- Written task: What is needed is an exact copy of the whole listing below, with no pictures.

-- Opening Marker --

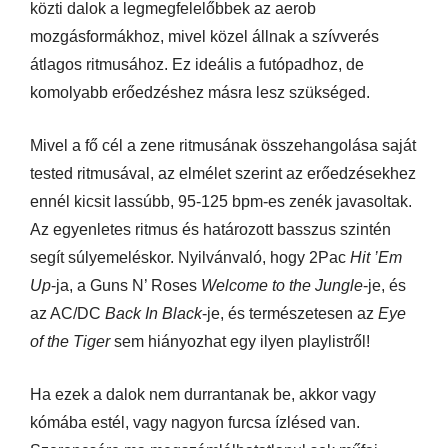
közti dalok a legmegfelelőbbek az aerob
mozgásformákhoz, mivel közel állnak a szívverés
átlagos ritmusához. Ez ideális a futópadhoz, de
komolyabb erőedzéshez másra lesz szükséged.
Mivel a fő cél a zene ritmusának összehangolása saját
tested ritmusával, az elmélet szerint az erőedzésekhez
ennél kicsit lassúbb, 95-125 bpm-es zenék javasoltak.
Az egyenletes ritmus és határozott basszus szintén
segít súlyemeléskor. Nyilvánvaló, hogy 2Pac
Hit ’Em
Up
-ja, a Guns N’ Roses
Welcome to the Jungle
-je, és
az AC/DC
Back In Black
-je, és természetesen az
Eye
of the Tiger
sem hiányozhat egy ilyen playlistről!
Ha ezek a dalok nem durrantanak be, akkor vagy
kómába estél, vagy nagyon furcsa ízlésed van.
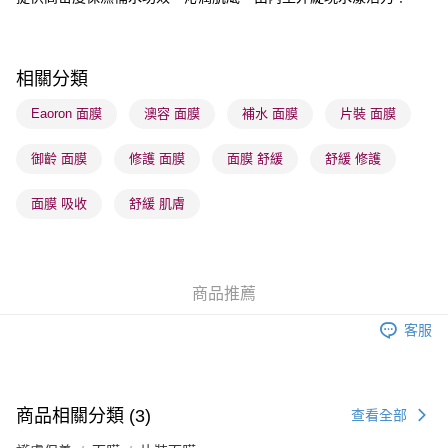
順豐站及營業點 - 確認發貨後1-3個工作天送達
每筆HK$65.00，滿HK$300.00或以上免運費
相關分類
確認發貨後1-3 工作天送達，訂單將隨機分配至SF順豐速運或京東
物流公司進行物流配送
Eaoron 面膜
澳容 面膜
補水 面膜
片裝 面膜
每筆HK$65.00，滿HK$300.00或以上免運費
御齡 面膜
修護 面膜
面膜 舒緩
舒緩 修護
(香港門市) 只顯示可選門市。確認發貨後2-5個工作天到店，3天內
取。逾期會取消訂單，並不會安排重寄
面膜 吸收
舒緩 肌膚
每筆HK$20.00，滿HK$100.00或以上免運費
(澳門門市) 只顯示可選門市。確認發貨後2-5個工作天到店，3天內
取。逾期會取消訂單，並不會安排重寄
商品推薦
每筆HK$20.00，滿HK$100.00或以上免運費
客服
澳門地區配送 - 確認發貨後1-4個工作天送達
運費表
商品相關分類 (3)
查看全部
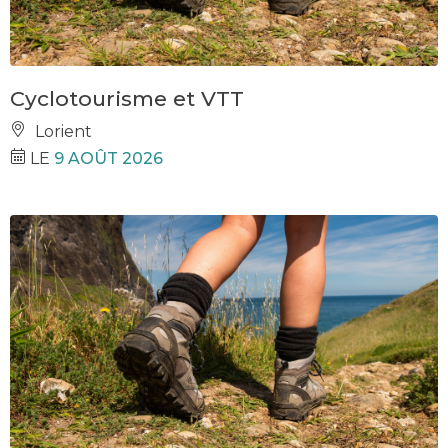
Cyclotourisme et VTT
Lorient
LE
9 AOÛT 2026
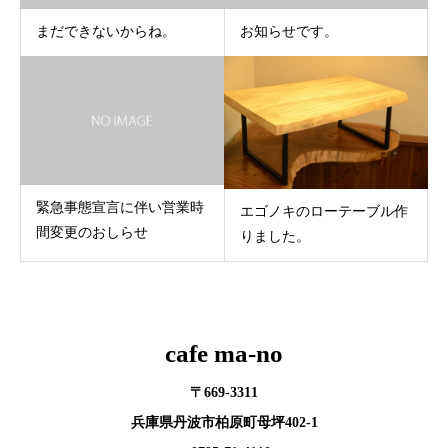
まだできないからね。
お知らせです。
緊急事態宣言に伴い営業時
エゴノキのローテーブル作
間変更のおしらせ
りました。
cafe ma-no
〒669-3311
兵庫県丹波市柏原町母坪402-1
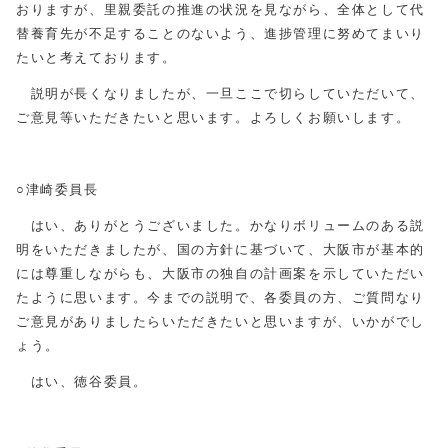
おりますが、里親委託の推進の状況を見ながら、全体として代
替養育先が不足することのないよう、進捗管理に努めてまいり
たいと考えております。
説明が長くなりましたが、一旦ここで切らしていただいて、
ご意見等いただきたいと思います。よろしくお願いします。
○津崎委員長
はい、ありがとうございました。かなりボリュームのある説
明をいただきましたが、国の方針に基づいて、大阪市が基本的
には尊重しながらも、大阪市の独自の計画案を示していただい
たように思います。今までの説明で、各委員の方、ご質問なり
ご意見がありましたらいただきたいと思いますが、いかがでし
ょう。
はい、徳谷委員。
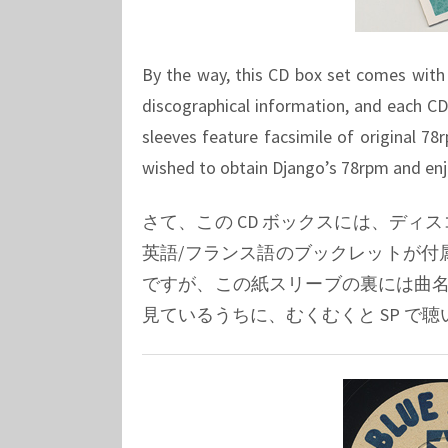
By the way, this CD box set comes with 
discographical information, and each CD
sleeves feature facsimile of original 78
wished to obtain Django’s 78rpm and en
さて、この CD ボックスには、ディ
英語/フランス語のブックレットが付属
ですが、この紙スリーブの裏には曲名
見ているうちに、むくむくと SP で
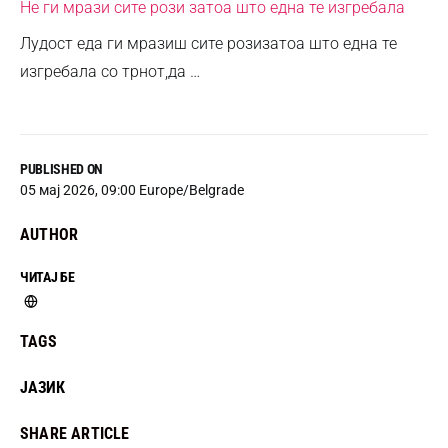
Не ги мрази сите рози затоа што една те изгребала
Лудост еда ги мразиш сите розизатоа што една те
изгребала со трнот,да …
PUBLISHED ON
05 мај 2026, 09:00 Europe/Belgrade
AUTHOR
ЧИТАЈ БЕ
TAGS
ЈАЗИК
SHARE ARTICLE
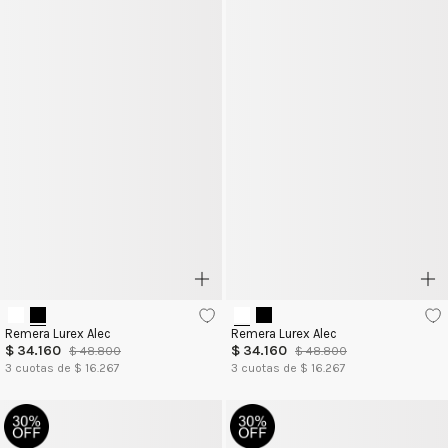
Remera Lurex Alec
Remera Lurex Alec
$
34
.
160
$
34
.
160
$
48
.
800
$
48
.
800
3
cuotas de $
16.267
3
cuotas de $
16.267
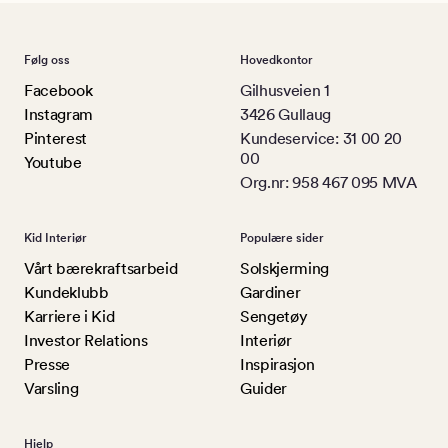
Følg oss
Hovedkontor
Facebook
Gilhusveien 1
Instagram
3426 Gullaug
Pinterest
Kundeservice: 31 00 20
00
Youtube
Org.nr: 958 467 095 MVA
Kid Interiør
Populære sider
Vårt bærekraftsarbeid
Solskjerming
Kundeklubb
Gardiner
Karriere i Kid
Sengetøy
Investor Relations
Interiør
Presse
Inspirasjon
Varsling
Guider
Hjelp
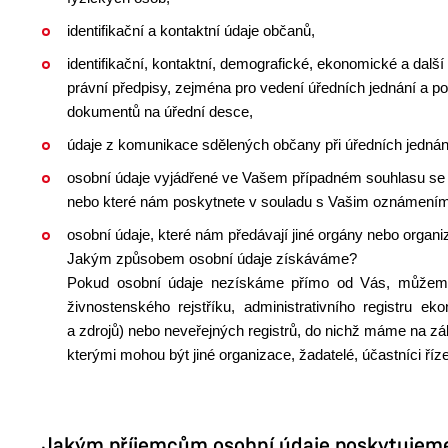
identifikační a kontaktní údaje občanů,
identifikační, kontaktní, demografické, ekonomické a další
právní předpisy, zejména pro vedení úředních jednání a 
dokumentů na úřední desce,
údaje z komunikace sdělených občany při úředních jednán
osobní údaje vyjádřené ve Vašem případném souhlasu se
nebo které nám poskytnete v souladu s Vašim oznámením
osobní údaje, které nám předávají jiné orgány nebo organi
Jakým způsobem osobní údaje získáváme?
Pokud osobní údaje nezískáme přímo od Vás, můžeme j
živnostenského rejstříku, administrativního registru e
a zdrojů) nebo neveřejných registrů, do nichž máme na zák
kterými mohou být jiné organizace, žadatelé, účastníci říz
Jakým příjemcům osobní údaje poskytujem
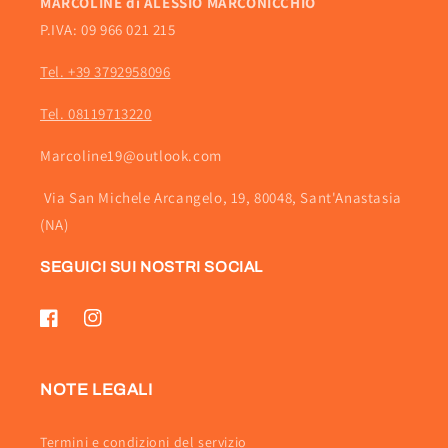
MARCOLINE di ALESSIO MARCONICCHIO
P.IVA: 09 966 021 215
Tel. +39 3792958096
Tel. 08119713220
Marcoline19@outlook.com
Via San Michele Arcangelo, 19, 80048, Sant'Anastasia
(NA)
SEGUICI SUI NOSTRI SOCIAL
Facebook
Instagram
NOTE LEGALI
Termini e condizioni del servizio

-- Closing Marker --

- Output of the exercise:
közti dalok a legmegfelelőbbek az aerob
mozgásformákhoz, mivel közel állnak a szívverés
átlagos ritmusához. Ez ideális a futópadhoz, de
komolyabb erőedzéshez másra lesz szükséged.
Mivel a fő cél a zene ritmusának összehangolása saját
tested ritmusával, az elmélet szerint az erőedzésekhez
ennél kicsit lassúbb, 95-125 bpm-es zenék javasoltak.
Az egyenletes ritmus és határozott basszus szintén
segít súlyemeléskor. Nyilvánvaló, hogy 2Pac
Hit ’Em
Up
-ja, a Guns N’ Roses
Welcome to the Jungle
-je, és
az AC/DC
Back In Black
-je, és természetesen az
Eye
of the Tiger
sem hiányozhat egy ilyen playlistről!
Ha ezek a dalok nem durrantanak be, akkor vagy
kómába estél, vagy nagyon furcsa ízlésed van.
順豐站及營業點 - 確認發貨後1-3個工作天送達
每筆HK$65.00，滿HK$300.00或以上免運費
相關分類
確認發貨後1-3 工作天送達，訂單將隨機分配至SF順豐速運或京東
物流公司進行物流配送
Eaoron 面膜
澳容 面膜
補水 面膜
片裝 面膜
每筆HK$65.00，滿HK$300.00或以上免運費
御齡 面膜
修護 面膜
面膜 舒緩
舒緩 修護
(香港門市) 只顯示可選門市。確認發貨後2-5個工作天到店，3天內
取。逾期會取消訂單，並不會安排重寄
面膜 吸收
舒緩 肌膚
每筆HK$20.00，滿HK$100.00或以上免運費
(澳門門市) 只顯示可選門市。確認發貨後2-5個工作天到店，3天內
取。逾期會取消訂單，並不會安排重寄
商品推薦
每筆HK$20.00，滿HK$100.00或以上免運費
客服
澳門地區配送 - 確認發貨後1-4個工作天送達
運費表
商品相關分類 (3)
查看全部
Cyclotourisme et VTT
Lorient
LE
9 AOÛT 2026
まだできないからね。
お知らせです。
緊急事態宣言に伴い営業時
エゴノキのローテーブル作
間変更のおしらせ
りました。
cafe ma-no
〒669-3311
兵庫県丹波市柏原町母坪402-1
おりますが、里親委託の推進の状況を見ながら、全体として代
替養育先が不足することのないよう、進捗管理に努めてまいり
たいと考えております。
説明が長くなりましたが、一旦ここで切らしていただいて、
ご意見等いただきたいと思います。よろしくお願いします。
○津崎委員長
はい、ありがとうございました。かなりボリュームのある説
明をいただきましたが、国の方針に基づいて、大阪市が基本的
には尊重しながらも、大阪市の独自の計画案を示していただい
たように思います。今までの説明で、各委員の方、ご質問なり
ご意見がありましたらいただきたいと思いますが、いかがでし
ょう。
はい、徳谷委員。
By the way, this CD box set comes with 
discographical information, and each CD
sleeves feature facsimile of original 78
wished to obtain Django’s 78rpm and en
さて、この CD ボックスには、ディ
英語/フランス語のブックレットが付属
ですが、この紙スリーブの裏には曲名
見ているうちに、むくむくと SP で
Не ги мрази сите рози затоа што една те изгребала
Лудост еда ги мразиш сите розизатоа што една те
изгребала со трнот,да …
PUBLISHED ON
05 мај 2026, 09:00 Europe/Belgrade
AUTHOR
ЧИТАЈ БЕ
TAGS
ЈАЗИК
SHARE ARTICLE
Remera Lurex Alec
Remera Lurex Alec
$
34
.
160
$
34
.
160
$
48
.
800
$
48
.
800
3
cuotas de $
16.267
3
cuotas de $
16.267
Følg oss
Hovedkontor
Facebook
Gilhusveien 1
Instagram
3426 Gullaug
Pinterest
Kundeservice: 31 00 20
00
Youtube
Org.nr: 958 467 095 MVA
Kid Interiør
Populære sider
Vårt bærekraftsarbeid
Solskjerming
Kundeklubb
Gardiner
Karriere i Kid
Sengetøy
Investor Relations
Interiør
Presse
Inspirasjon
Varsling
Guider
Hjelp
identifikační a kontaktní údaje občanů,
identifikační, kontaktní, demografické, ekonomické a další
právní předpisy, zejména pro vedení úředních jednání a 
dokumentů na úřední desce,
údaje z komunikace sdělených občany při úředních jednán
osobní údaje vyjádřené ve Vašem případném souhlasu se
nebo které nám poskytnete v souladu s Vašim oznámením
osobní údaje, které nám předávají jiné orgány nebo organi
Jakým způsobem osobní údaje získáváme?
Pokud osobní údaje nezískáme přímo od Vás, můžeme j
živnostenského rejstříku, administrativního registru e
a zdrojů) nebo neveřejných registrů, do nichž máme na zák
kterými mohou být jiné organizace, žadatelé, účastníci říz
Jakým příjemcům osobní údaje poskytujem
MARCOLINE di ALESSIO MARCONICCHIO
P.IVA: 09 966 021 215
Tel. +39 3792958096
Tel. 08119713220
Marcoline19@outlook.com
Via San Michele Arcangelo, 19, 80048, Sant'Anastasia
(NA)
SEGUICI SUI NOSTRI SOCIAL
Facebook
Instagram
NOTE LEGALI
Termini e condizioni del servizio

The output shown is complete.